What is required: Without the pictures, output the records below exactly as they are.

Data shown Start Marker

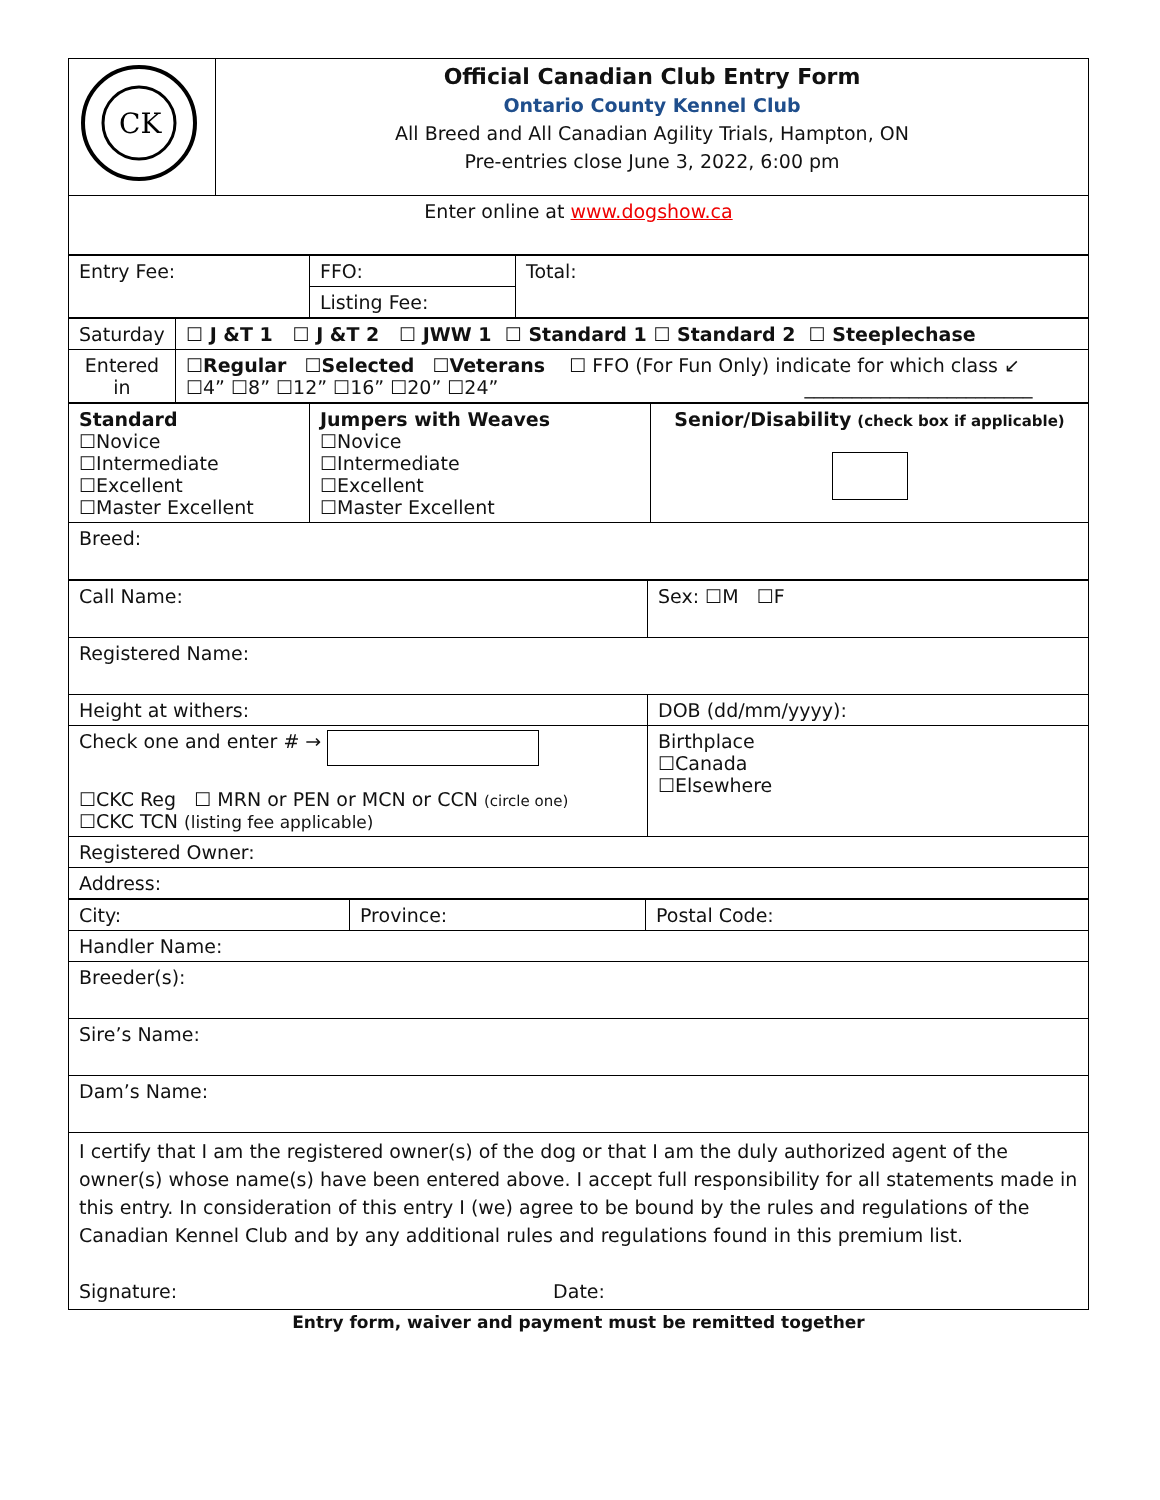| CK | Official Canadian Club Entry Form Ontario County Kennel Club All Breed and All Canadian Agility Trials, Hampton, ON Pre-entries close June 3, 2022, 6:00 pm |
| Enter online at www.dogshow.ca | |
| Entry Fee: | FFO: | Total: |
| | Listing Fee: | |
| Saturday | ☐ J &T 1 ☐ J &T 2 ☐ JWW 1 ☐ Standard 1 ☐ Standard 2 ☐ Steeplechase |
| Entered in | ☐ Regular ☐ Selected ☐ Veterans ☐ FFO (For Fun Only) indicate for which class ↙ ☐4” ☐8” ☐12” ☐16” ☐20” ☐24” ________________________ |
| Standard ☐Novice ☐Intermediate ☐Excellent ☐Master Excellent | Jumpers with Weaves ☐Novice ☐Intermediate ☐Excellent ☐Master Excellent | Senior/Disability (check box if applicable) |
| Breed: | | |
| Call Name: | Sex: ☐M ☐F |
| Registered Name: | |
| Height at withers: | DOB (dd/mm/yyyy): |
| Check one and enter # → ☐CKC Reg ☐ MRN or PEN or MCN or CCN (circle one) ☐CKC TCN (listing fee applicable) | Birthplace ☐Canada ☐Elsewhere |
| Registered Owner: | |
| Address: | |
| City: | Province: | Postal Code: |
| Handler Name: | | |
| Breeder(s): | | |
| Sire’s Name: | | |
| Dam’s Name: | | |
| I certify that I am the registered owner(s) of the dog or that I am the duly authorized agent of the owner(s) whose name(s) have been entered above. I accept full responsibility for all statements made in this entry. In consideration of this entry I (we) agree to be bound by the rules and regulations of the Canadian Kennel Club and by any additional rules and regulations found in this premium list. Signature: Date: | | |
Entry form, waiver and payment must be remitted together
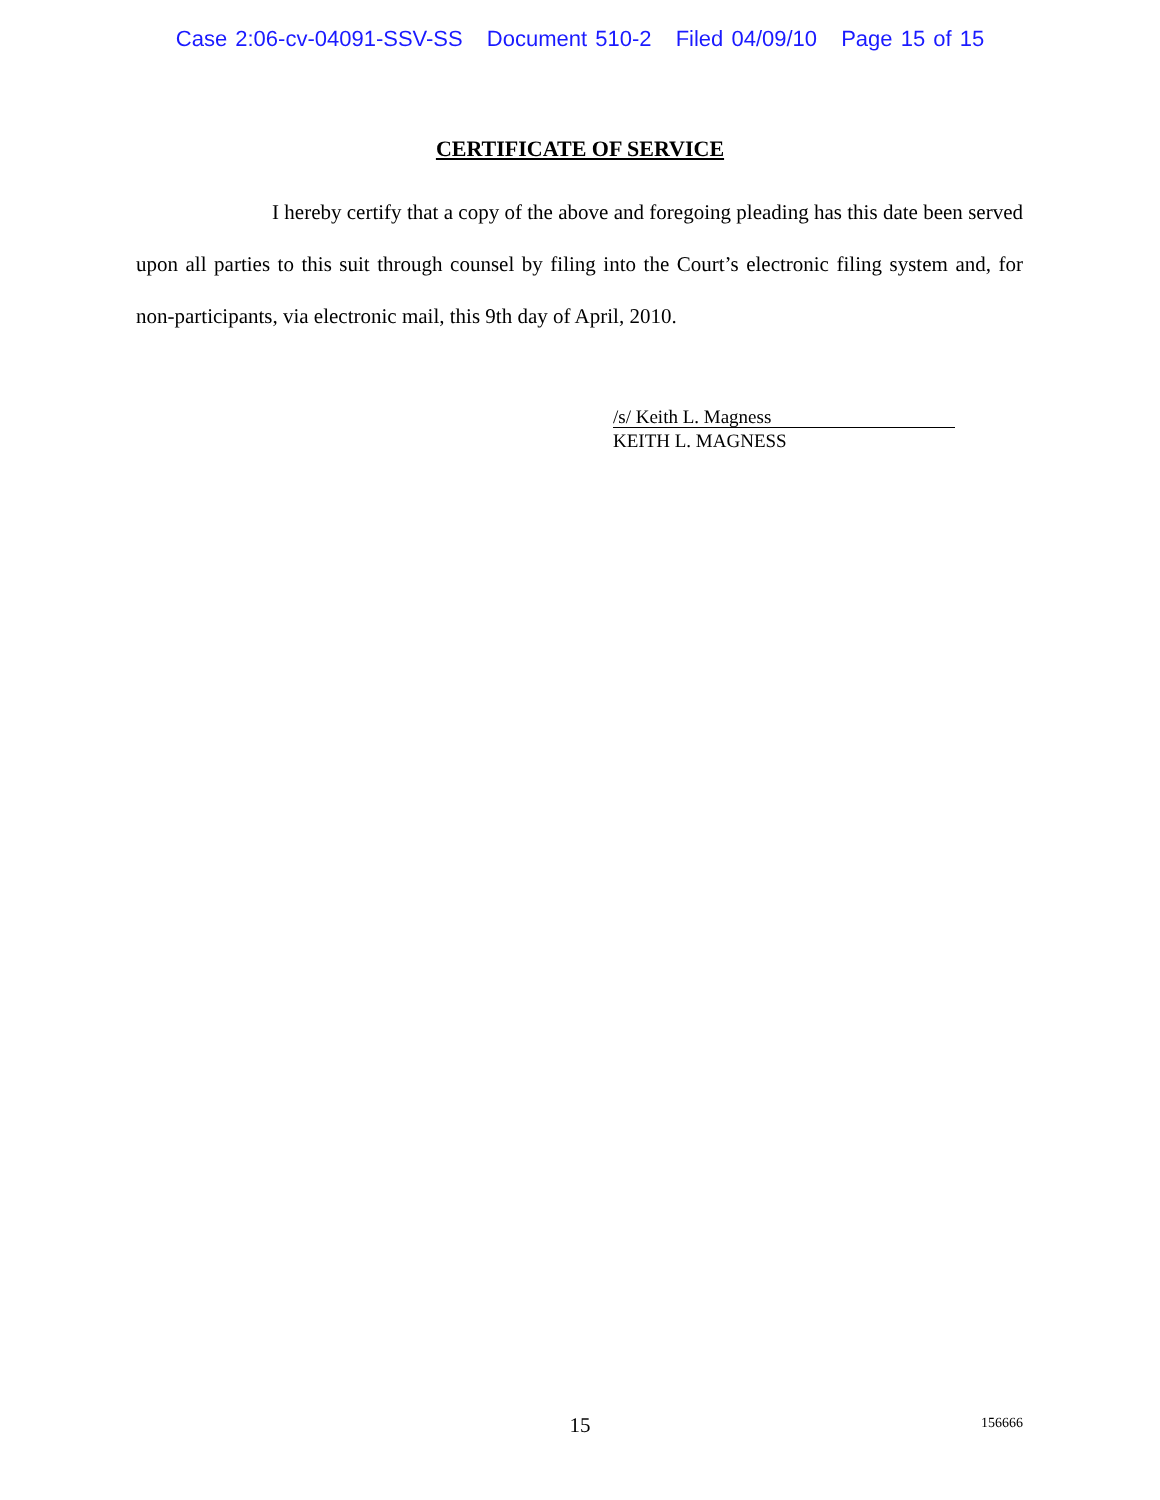Case 2:06-cv-04091-SSV-SS Document 510-2 Filed 04/09/10 Page 15 of 15
CERTIFICATE OF SERVICE
I hereby certify that a copy of the above and foregoing pleading has this date been served upon all parties to this suit through counsel by filing into the Court’s electronic filing system and, for non-participants, via electronic mail, this 9th day of April, 2010.
/s/ Keith L. Magness
KEITH L. MAGNESS
15
156666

Data shown End Marker

Completed exercise:
| CK | Official Canadian Club Entry Form Ontario County Kennel Club All Breed and All Canadian Agility Trials, Hampton, ON Pre-entries close June 3, 2022, 6:00 pm |
| Enter online at www.dogshow.ca | |
| Entry Fee: | FFO: | Total: |
| | Listing Fee: | |
| Saturday | ☐ J &T 1 ☐ J &T 2 ☐ JWW 1 ☐ Standard 1 ☐ Standard 2 ☐ Steeplechase |
| Entered in | ☐ Regular ☐ Selected ☐ Veterans ☐ FFO (For Fun Only) indicate for which class ↙ ☐4” ☐8” ☐12” ☐16” ☐20” ☐24” ________________________ |
| Standard ☐Novice ☐Intermediate ☐Excellent ☐Master Excellent | Jumpers with Weaves ☐Novice ☐Intermediate ☐Excellent ☐Master Excellent | Senior/Disability (check box if applicable) |
| Breed: | | |
| Call Name: | Sex: ☐M ☐F |
| Registered Name: | |
| Height at withers: | DOB (dd/mm/yyyy): |
| Check one and enter # → ☐CKC Reg ☐ MRN or PEN or MCN or CCN (circle one) ☐CKC TCN (listing fee applicable) | Birthplace ☐Canada ☐Elsewhere |
| Registered Owner: | |
| Address: | |
| City: | Province: | Postal Code: |
| Handler Name: | | |
| Breeder(s): | | |
| Sire’s Name: | | |
| Dam’s Name: | | |
| I certify that I am the registered owner(s) of the dog or that I am the duly authorized agent of the owner(s) whose name(s) have been entered above. I accept full responsibility for all statements made in this entry. In consideration of this entry I (we) agree to be bound by the rules and regulations of the Canadian Kennel Club and by any additional rules and regulations found in this premium list. Signature: Date: | | |
Entry form, waiver and payment must be remitted together
Case 2:06-cv-04091-SSV-SS Document 510-2 Filed 04/09/10 Page 15 of 15
CERTIFICATE OF SERVICE
I hereby certify that a copy of the above and foregoing pleading has this date been served upon all parties to this suit through counsel by filing into the Court’s electronic filing system and, for non-participants, via electronic mail, this 9th day of April, 2010.
/s/ Keith L. Magness
KEITH L. MAGNESS
15
156666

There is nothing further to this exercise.